**Given records**
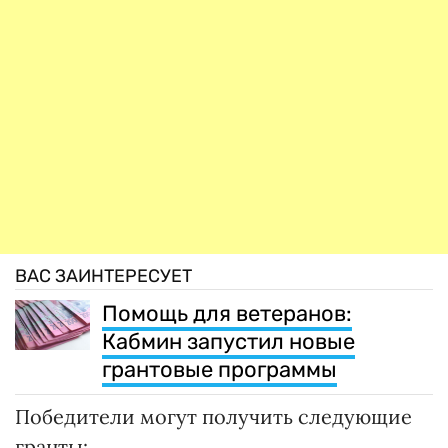
ВАС ЗАИНТЕРЕСУЕТ
Помощь для ветеранов:
Кабмин запустил новые
грантовые программы
Победители могут получить следующие
гранты:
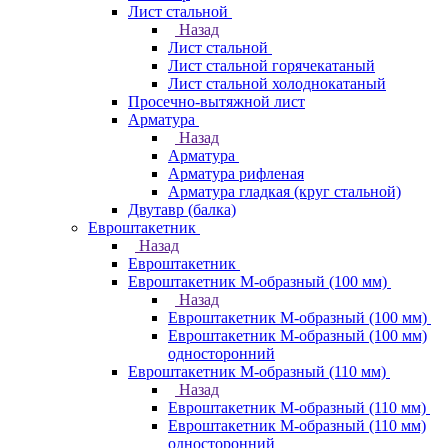
Лист стальной
Назад
Лист стальной
Лист стальной горячекатаный
Лист стальной холоднокатаный
Просечно-вытяжной лист
Арматура
Назад
Арматура
Арматура рифленая
Арматура гладкая (круг стальной)
Двутавр (балка)
Евроштакетник
Назад
Евроштакетник
Евроштакетник М-образный (100 мм)
Назад
Евроштакетник М-образный (100 мм)
Евроштакетник М-образный (100 мм)
односторонний
Евроштакетник М-образный (110 мм)
Назад
Евроштакетник М-образный (110 мм)
Евроштакетник М-образный (110 мм)
односторонний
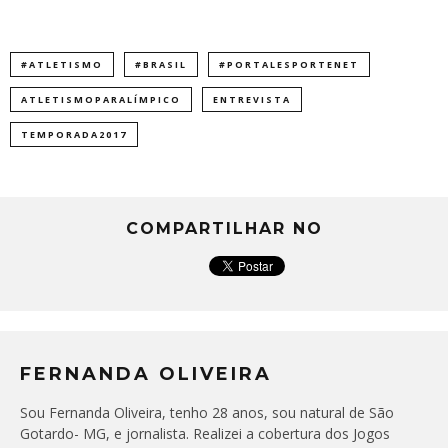
#ATLETISMO
#BRASIL
#PORTALESPORTENET
ATLETISMOPARALÍMPICO
ENTREVISTA
TEMPORADA2017
COMPARTILHAR NO
FERNANDA OLIVEIRA
Sou Fernanda Oliveira, tenho 28 anos, sou natural de São
Gotardo- MG, e jornalista. Realizei a cobertura dos Jogos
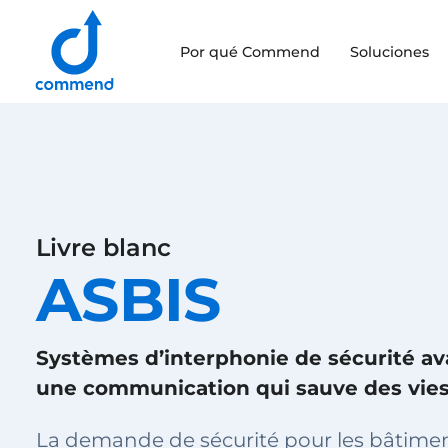
Scroll to content
Por qué Commend
Soluciones
Commend
Livre blanc
ASBIS
Systèmes d’interphonie de sécurité a
une communication qui sauve des vie
La demande de sécurité pour les bâtiment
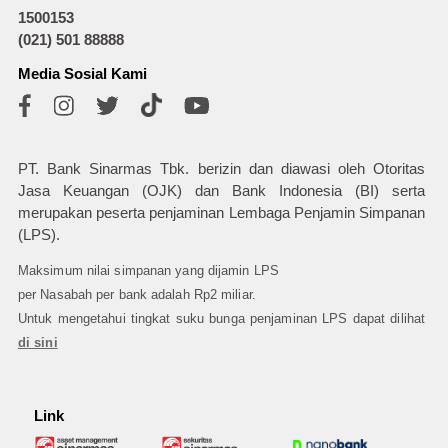
1500153
(021) 501 88888
Media Sosial Kami
PT. Bank Sinarmas Tbk. berizin dan diawasi oleh Otoritas
Jasa Keuangan (OJK) dan Bank Indonesia (BI) serta
merupakan peserta penjaminan Lembaga Penjamin Simpanan
(LPS).
Maksimum nilai simpanan yang dijamin LPS
per Nasabah per bank adalah Rp2 miliar.
Untuk mengetahui tingkat suku bunga penjaminan LPS dapat dilihat
di sini
Link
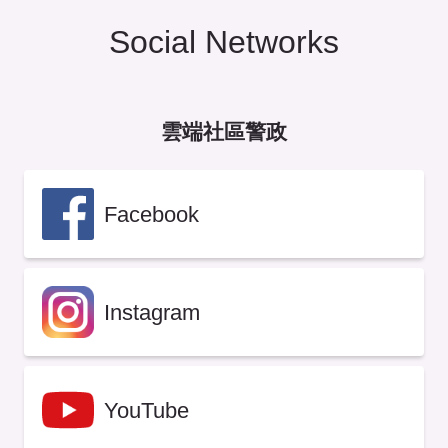
Social Networks
雲端社區警政
Facebook
Instagram
YouTube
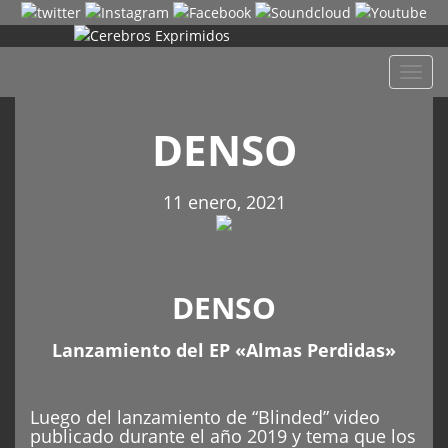
Despl
naveg
DENSO
11 enero, 2021
DENSO
Lanzamiento del EP «Almas Perdidas»
Luego del lanzamiento de “Blinded” video
publicado durante el año 2019 y tema que los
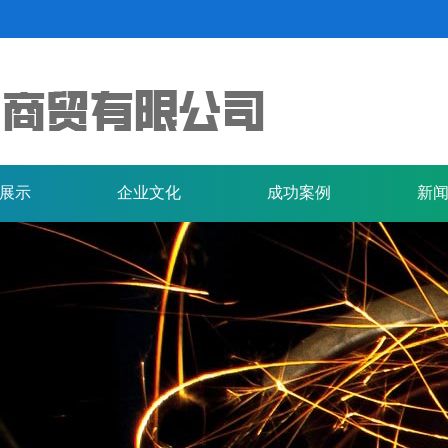
展示
企业文化
成功案例
新
纯碱
查
查看详情+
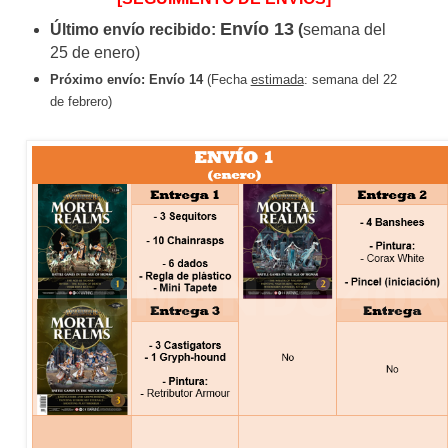
Envío 13
Último envío recibido:
(
semana del
25 de enero)
Próximo envío:
Envío 14
(Fecha
estimada
: semana del 22
de febrero)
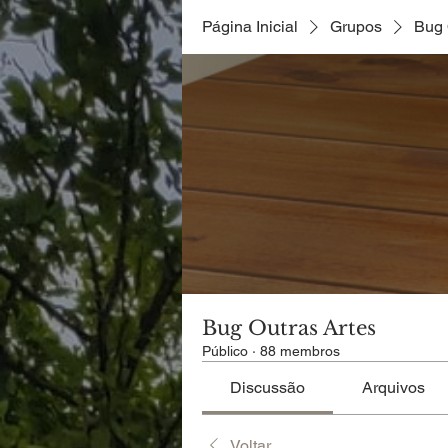
Página Inicial
Grupos
Bug 
Bug Outras Artes
Público
·
88 membros
Discussão
Arquivos
Voltar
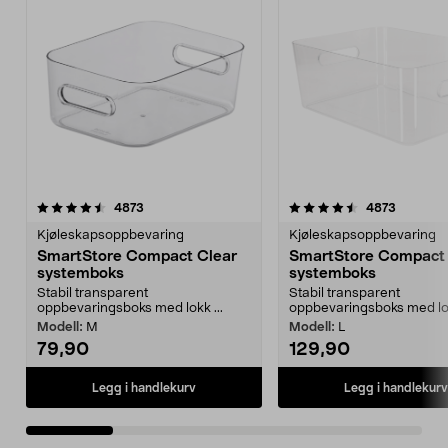
4.5 av 5 stjerner
anmeldelser
5.0 av 5 stjerner
anmeldel
4873
4873
Kjøleskapsoppbevaring
Kjøleskapsoppbevaring
SmartStore Compact Clear
SmartStore Compact 
systemboks
systemboks
Stabil transparent
Stabil transparent
oppbevaringsboks med lokk ...
oppbevaringsboks med lok
Modell:
M
Modell:
L
79,90
129,90
Legg i handlekurv
Legg i handlekurv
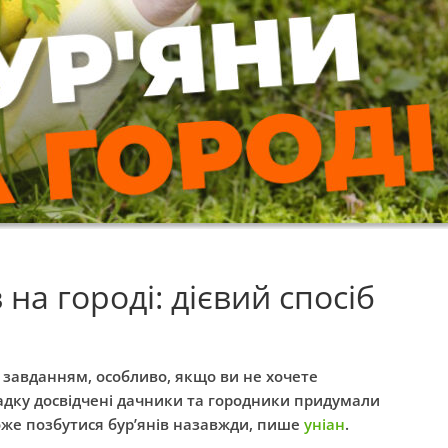
 на городі: дієвий спосіб
 завданням, особливо, якщо ви не хочете
адку досвідчені дачники та городники придумали
оже позбутися бур’янів назавжди, пише
уніан
.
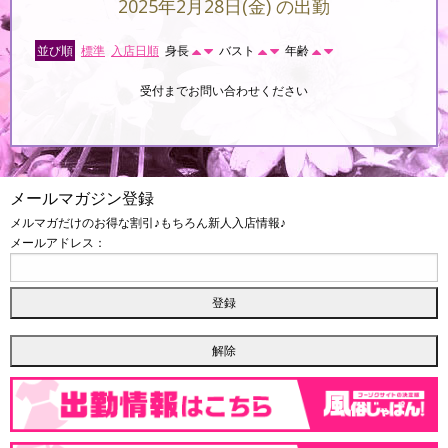
2025年2月28日(金) の出勤
並び順
標準
入店日順
身長
バスト
年齢
受付までお問い合わせください
メールマガジン登録
メルマガだけのお得な割引♪もちろん新人入店情報♪
メールアドレス：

**Your instructions**
Leave out the pictures, then reproduce exactly the run of lines from the one that contains "Luego del lanzamiento" to the final line of the listing above.

**Answer section**
Luego del lanzamiento de “Blinded” video
publicado durante el año 2019 y tema que los
展示
企业文化
成功案例
新
纯碱
查
查看详情+
Envío 13
Último envío recibido:
(
semana del
25 de enero)
Próximo envío:
Envío 14
(Fecha
estimada
: semana del 22
de febrero)
Página Inicial
Grupos
Bug 
Bug Outras Artes
Público
·
88 membros
Discussão
Arquivos
Voltar
4.5 av 5 stjerner
anmeldelser
5.0 av 5 stjerner
anmeldel
4873
4873
Kjøleskapsoppbevaring
Kjøleskapsoppbevaring
SmartStore Compact Clear
SmartStore Compact 
systemboks
systemboks
Stabil transparent
Stabil transparent
oppbevaringsboks med lokk ...
oppbevaringsboks med lok
Modell:
M
Modell:
L
79,90
129,90
Legg i handlekurv
Legg i handlekurv
 на городі: дієвий спосіб
 завданням, особливо, якщо ви не хочете
адку досвідчені дачники та городники придумали
оже позбутися бур’янів назавжди, пише
уніан
.
2025年2月28日(金) の出勤
並び順
標準
入店日順
身長
バスト
年齢
受付までお問い合わせください
メールマガジン登録
メルマガだけのお得な割引♪もちろん新人入店情報♪
メールアドレス：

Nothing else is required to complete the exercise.